99 new positions would cut
average class size in the early
grades to 20 students

By Crystal Kua


An improved economy could mean smaller class sizes in the early grades in Hawaii's public schools.

The House budget bill that passed yesterday includes a $2.6 million appropriation for 99 teaching positions to help reduce the average student-teacher ratio in kindergarten through second grade from 21 to 20 students in a class.

The Hawaii State Teachers Association, which lobbies each year for class-size reduction, said this is the first time the initiative has made it into the state operating budget at this stage of the game in the legislative session.

"This is a big milestone," HSTA spokeswoman Danielle Lum said. "It doesn't usually get in the budget.
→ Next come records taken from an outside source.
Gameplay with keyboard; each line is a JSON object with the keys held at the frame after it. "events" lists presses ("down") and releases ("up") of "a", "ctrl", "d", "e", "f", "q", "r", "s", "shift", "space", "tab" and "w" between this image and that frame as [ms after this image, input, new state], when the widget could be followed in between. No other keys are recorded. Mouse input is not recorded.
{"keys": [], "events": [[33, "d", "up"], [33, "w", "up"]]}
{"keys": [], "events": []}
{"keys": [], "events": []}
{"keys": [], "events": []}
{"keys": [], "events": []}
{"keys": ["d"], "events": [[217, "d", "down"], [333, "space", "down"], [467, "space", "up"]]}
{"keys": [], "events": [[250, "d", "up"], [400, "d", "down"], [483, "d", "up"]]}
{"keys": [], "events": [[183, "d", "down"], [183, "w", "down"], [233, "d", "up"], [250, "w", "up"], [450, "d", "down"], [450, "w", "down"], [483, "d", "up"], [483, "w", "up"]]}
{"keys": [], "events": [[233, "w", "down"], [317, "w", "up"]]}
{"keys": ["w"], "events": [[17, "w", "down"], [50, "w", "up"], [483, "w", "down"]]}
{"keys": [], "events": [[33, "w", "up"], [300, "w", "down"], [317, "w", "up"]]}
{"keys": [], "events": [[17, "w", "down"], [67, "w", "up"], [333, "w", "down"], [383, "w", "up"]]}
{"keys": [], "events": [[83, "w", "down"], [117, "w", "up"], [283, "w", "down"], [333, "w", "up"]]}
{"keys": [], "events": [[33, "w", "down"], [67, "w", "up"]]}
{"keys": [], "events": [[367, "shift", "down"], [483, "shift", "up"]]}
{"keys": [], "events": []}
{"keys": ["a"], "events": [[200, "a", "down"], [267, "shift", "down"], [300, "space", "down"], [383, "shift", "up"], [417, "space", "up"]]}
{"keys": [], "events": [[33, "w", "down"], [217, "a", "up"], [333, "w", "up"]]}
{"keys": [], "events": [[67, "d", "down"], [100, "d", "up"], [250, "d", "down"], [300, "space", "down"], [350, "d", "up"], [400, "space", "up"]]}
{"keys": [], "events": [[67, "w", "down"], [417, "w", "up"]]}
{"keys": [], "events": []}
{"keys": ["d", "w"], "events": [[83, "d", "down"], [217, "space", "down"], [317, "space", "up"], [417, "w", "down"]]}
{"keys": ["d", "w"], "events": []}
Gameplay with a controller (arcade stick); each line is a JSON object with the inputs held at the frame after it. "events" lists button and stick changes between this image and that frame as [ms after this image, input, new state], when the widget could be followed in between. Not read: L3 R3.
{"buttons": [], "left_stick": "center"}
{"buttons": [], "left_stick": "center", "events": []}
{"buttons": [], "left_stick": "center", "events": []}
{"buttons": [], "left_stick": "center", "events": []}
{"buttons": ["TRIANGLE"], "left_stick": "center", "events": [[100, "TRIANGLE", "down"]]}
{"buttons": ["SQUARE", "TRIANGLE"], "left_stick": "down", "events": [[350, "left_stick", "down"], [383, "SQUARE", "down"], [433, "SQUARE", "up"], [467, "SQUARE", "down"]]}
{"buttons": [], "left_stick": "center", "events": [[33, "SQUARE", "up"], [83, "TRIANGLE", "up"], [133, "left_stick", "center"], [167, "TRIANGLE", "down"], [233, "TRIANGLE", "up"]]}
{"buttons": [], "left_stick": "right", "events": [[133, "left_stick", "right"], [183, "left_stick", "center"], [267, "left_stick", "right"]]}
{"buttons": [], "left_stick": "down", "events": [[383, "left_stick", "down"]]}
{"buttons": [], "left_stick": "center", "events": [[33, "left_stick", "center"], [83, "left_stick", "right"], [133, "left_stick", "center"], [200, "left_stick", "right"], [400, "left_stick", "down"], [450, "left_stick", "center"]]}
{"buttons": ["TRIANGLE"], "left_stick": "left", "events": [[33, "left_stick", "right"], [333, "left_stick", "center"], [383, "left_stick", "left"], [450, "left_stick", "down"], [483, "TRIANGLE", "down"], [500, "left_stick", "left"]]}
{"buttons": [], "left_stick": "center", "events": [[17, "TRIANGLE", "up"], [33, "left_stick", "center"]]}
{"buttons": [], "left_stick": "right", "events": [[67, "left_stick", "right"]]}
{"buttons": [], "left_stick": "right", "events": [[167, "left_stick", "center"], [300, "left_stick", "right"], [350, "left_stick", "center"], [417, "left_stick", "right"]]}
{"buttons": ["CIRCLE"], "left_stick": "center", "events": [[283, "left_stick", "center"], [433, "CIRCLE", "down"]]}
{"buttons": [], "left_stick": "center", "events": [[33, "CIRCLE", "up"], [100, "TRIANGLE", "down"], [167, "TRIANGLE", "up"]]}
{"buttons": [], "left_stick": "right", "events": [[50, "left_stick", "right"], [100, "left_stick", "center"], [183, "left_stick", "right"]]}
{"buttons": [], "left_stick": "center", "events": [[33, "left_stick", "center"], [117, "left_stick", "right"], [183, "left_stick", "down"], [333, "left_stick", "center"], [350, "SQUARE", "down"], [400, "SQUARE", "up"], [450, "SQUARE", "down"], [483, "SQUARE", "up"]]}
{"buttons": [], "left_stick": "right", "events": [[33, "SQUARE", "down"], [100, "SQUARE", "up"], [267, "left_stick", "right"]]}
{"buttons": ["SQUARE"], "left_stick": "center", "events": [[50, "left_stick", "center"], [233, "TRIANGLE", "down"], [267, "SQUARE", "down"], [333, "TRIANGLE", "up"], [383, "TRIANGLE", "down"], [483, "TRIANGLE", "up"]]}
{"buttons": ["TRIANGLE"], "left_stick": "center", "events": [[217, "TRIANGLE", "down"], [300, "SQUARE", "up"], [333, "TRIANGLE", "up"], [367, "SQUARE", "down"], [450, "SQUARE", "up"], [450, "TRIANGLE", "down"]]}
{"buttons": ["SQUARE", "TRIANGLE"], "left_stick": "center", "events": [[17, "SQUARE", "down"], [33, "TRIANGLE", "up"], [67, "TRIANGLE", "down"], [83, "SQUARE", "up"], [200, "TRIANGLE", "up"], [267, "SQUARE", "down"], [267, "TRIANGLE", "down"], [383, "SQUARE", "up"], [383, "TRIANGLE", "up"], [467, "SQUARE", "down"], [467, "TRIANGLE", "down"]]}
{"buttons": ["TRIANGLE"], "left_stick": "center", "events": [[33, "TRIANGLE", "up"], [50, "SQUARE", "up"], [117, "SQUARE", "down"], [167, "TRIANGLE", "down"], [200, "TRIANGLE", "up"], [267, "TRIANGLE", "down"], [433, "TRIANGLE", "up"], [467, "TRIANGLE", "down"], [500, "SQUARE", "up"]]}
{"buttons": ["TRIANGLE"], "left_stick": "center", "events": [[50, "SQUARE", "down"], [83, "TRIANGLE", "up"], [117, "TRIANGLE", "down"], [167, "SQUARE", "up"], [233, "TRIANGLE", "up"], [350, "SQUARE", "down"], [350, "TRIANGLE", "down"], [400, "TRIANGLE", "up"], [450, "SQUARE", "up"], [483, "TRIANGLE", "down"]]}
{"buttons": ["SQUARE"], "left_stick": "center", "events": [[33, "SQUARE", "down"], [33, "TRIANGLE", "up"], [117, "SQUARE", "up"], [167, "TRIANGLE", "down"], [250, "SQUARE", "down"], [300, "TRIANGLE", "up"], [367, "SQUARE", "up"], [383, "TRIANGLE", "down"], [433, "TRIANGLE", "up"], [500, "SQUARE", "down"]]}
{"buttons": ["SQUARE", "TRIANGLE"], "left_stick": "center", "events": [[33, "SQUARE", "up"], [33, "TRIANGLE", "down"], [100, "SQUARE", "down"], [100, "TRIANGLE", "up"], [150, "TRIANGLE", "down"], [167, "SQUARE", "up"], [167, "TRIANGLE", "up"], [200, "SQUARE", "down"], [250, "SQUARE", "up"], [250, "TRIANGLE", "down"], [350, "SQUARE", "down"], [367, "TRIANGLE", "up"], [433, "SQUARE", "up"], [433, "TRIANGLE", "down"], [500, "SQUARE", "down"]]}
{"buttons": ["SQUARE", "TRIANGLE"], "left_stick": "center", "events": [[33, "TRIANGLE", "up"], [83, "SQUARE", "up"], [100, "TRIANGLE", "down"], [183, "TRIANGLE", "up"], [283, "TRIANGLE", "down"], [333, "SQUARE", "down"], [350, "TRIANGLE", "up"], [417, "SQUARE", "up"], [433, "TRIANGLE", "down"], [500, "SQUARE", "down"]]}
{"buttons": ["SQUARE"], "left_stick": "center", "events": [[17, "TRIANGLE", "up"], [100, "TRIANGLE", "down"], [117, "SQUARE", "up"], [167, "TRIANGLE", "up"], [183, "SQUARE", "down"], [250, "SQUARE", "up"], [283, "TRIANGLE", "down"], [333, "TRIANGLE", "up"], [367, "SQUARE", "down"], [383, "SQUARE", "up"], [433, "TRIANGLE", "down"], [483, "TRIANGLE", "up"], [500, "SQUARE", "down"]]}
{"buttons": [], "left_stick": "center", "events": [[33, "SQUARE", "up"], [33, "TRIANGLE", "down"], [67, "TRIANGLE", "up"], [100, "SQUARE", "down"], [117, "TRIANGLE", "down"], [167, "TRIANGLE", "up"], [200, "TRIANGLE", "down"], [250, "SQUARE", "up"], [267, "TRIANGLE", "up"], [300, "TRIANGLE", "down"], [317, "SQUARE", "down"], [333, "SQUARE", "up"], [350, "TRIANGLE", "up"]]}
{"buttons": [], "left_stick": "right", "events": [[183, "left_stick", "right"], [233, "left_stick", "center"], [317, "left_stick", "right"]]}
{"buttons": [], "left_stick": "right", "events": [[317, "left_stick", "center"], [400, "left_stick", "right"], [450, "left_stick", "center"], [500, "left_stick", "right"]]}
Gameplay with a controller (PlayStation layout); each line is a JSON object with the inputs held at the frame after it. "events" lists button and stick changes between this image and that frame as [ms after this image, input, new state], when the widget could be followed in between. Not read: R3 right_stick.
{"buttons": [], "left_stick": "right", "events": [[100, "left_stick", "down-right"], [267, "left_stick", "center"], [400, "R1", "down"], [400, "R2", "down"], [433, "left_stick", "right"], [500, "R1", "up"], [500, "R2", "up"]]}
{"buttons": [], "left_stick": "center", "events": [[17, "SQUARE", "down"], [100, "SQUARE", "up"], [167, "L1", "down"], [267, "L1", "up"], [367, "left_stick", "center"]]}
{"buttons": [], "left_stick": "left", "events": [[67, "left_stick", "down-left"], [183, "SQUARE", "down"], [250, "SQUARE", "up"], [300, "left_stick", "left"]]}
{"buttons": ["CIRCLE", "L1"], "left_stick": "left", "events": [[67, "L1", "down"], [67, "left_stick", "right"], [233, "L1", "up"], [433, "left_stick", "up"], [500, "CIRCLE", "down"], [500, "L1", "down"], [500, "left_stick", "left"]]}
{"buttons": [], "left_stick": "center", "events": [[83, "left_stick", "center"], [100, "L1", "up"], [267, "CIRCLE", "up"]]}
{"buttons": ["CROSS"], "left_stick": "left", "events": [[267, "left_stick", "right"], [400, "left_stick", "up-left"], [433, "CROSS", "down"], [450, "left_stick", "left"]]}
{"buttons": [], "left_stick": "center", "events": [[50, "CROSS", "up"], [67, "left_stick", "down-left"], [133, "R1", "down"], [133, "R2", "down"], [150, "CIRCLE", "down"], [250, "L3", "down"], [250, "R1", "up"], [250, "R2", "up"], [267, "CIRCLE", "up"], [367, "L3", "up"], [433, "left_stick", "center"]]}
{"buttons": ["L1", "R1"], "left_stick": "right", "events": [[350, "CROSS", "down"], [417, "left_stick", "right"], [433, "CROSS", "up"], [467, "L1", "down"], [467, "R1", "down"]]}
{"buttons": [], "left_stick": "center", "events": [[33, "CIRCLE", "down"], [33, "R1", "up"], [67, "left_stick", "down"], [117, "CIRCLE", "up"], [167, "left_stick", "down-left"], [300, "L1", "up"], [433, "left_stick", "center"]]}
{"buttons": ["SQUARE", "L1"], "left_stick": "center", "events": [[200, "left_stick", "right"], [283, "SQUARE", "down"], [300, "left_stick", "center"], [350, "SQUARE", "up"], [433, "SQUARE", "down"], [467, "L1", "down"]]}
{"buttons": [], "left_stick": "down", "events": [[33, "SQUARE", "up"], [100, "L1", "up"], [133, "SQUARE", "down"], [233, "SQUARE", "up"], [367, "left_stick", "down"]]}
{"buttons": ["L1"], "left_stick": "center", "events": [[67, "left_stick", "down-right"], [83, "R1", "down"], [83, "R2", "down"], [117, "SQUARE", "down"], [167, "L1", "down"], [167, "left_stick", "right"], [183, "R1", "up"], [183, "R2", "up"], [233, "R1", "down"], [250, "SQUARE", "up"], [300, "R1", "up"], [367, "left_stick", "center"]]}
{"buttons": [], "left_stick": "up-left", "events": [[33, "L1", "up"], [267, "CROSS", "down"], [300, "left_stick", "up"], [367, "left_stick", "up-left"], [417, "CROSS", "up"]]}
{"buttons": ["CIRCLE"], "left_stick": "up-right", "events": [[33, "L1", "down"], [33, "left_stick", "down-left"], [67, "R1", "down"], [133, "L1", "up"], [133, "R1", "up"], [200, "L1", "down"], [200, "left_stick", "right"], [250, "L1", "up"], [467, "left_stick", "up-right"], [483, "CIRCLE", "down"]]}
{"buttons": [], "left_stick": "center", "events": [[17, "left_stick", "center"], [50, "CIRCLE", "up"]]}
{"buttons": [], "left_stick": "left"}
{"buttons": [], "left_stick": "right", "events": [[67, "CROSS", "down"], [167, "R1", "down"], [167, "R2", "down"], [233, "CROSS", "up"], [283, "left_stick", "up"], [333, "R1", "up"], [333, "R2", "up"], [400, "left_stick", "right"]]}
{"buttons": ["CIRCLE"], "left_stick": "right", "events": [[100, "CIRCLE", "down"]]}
Usually we wait for the conference committee (toward the end of session) as to whether or not it gets in."

The student-teacher ratio had been at 20-to-1 when the Legislature in 1997 increased the number of students to 21, a move saving $3 million.

"It's been in times of a poor economy that they did that with regret," Lum said.

Lum said House Finance Chairman Dwight Takamine indicated to HSTA lobbyists that reducing class size was a priority of the House.

"The House has taken it as a very big issue for them, an important issue," Lum said. "Now, the Senate has the opportunity to take it."

Lum said she doesn't know what the Senate will do now, but having the amount in the House bill is "a good sign."

In another class-size issue, the House appropriated $5.2 million for the "every child counts" policy which includes special-education students in the count of general education classroom ratios.

"We recognize and are encouraged by the positive economic signs that have emerged over the past 12 months," Takamine said. "But from the state budget perspective, we are far from being out of the woods yet."

But the House increased the Department of Education's $1 billion budget by $21 million, which is less than the $31 million the department was seeking but more than the governor's executive budget of $14 million for the department.

The proposed Department of Education operating budget would include an additional $2.7 million to complete work on the Hawaii Content and Performance Standards, $500,000 for clerical support and $700,000 for the Youth Challenge Program.

The construction budget includes $45 million in general obligation bonds for the first of a three-year program to clean up school repair and maintenance programs and $3.4 million to repair or replace playground equipment.